▶ **EXERCISE SET**
a) From the Holt 75 engine forum thread, extract the stretch from "Wow! Beautiful example" through "- wonderful work." word for word.
b) Write the next part of the Holt 75 engine forum thread, picking up after its last post.
BEGIN PASSAGE FOR REVIEW
# Scratch built Holt 75 engine



## gbritnell

About a year and a half ago I started building a scratch Holt engine. The reason for this project is because I ordered a set of drawings from Coles to see what was involved. After going over the drawings I saw how hard it was going to be to machine the crankcase the way it was designed so I redesigned it to be split along the bearing centerline allowing for a more accurate build and better access to the main bearings. After I started on the crankcase I decided to scratch the whole thing, except for the manifolds and flywheels. Come on now, I'm not that much of a masochist!! Anyway, I have just finished the engine. Hopefully this week I'll get it started and work out all of the initial bugs, leaks, adjustments etc. I will post 2 pictures of it and include the link to my Photobucket account where you can see most of the entire build from start to finish. For those of you not familiar with Photobucket just go to the index on the left side and pick out the album you would like to see.
gbritnell
http://smg.photobucket.com/albums/v43/gbritnell/


----------



## ksouers

Wow! Beautiful example of craftsmanship, gbritnell. And dedication.

Hope it runs as well as it looks.

Of course you will have to post the obligatory video of it running...


----------



## Mcgyver

that looks great - wonderful work. 

that is a very interesting looking engine - a governer on the camshaft?? how does that work?
END PASSAGE FOR REVIEW
BEGIN RECORDED INFORMATION
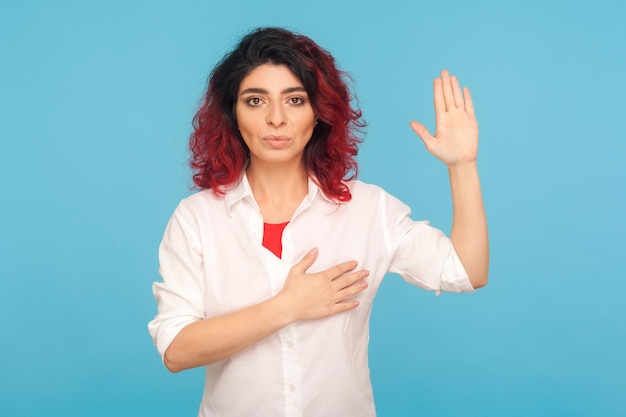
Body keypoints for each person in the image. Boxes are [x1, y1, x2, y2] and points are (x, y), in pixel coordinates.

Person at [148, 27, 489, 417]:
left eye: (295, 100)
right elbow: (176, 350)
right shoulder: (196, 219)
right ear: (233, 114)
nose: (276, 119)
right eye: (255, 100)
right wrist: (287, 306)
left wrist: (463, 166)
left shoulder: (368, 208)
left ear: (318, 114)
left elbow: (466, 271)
END RECORDED INFORMATION
BEGIN RECORDED INFORMATION
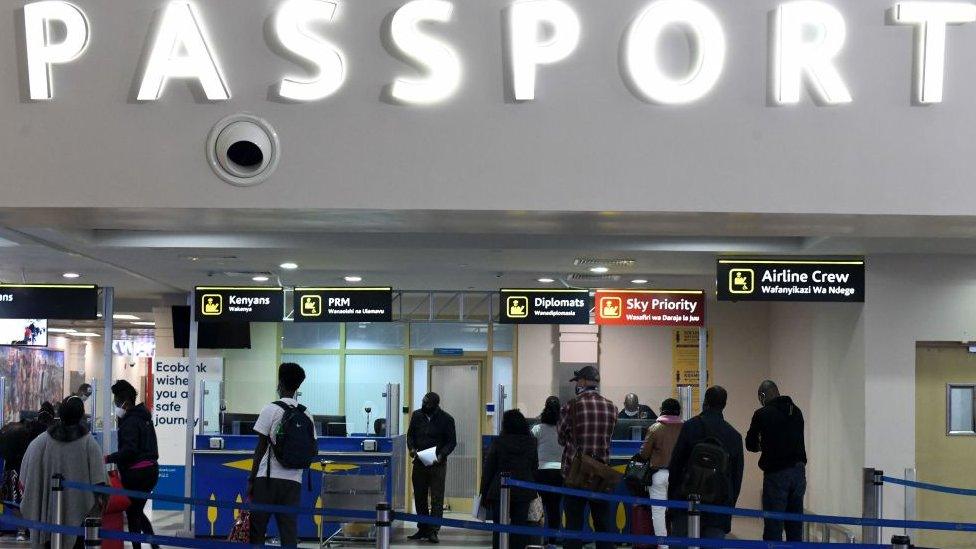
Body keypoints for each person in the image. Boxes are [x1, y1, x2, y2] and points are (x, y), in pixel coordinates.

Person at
END RECORDED INFORMATION
▶ **RESPONSES BY ITEM NUMBER**
a)
Wow! Beautiful example of craftsmanship, gbritnell. And dedication.

Hope it runs as well as it looks.

Of course you will have to post the obligatory video of it running...


----------



## Mcgyver

that looks great - wonderful work.

b)
I bet there are many parts of this engine where a detailed build explanation would be of great interest - one i'd like to learn more about is the radiator and the embossed emblem - very impressive!


----------



## rangerssteamtoys

A great engine. I have the coles power models catalog and love staring at the pics.


----------



## bretk

Wow,Nice engine!

I too am interested in the governor design, do you have any additional info you can post?

-Bret


----------



## chuck foster

i have been watching this build on another website and it is truly amazing to see what this man can do :bow: :bow: 

i had the castings for the holt but i didn't like them at all so i got rid of them ...but never thought of building it from scratch 

you stated "Hopefully this week I'll get it started and work out all of the initial bugs, leaks, adjustments etc."
like this engine will have any of those problems!!!!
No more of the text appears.